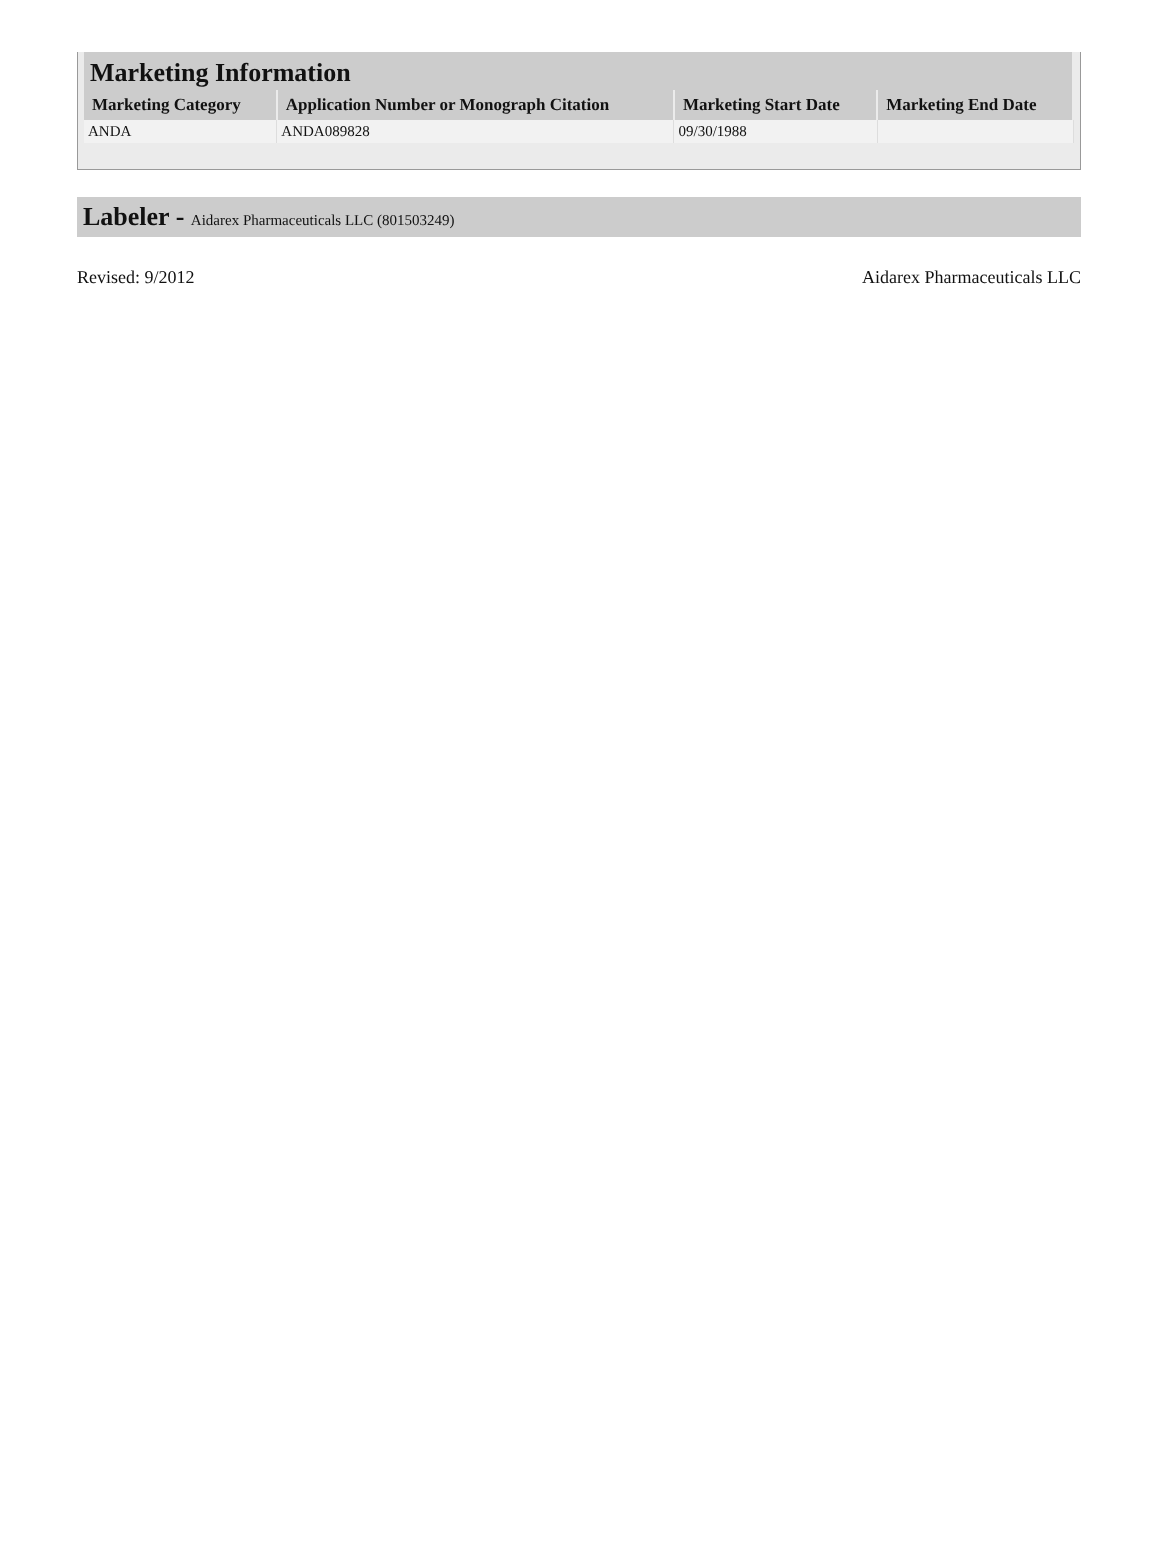| Marketing Information | | | |
| --- | --- | --- | --- |
| Marketing Category | Application Number or Monograph Citation | Marketing Start Date | Marketing End Date |
| ANDA | ANDA089828 | 09/30/1988 | |
Labeler - Aidarex Pharmaceuticals LLC (801503249)
Revised: 9/2012 Aidarex Pharmaceuticals LLC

# The task:
Every line above should be returned exactly; the pictures stay out.

# Answer for the task:
| Marketing Information | | | |
| --- | --- | --- | --- |
| Marketing Category | Application Number or Monograph Citation | Marketing Start Date | Marketing End Date |
| ANDA | ANDA089828 | 09/30/1988 | |
Labeler - Aidarex Pharmaceuticals LLC (801503249)
Revised: 9/2012 Aidarex Pharmaceuticals LLC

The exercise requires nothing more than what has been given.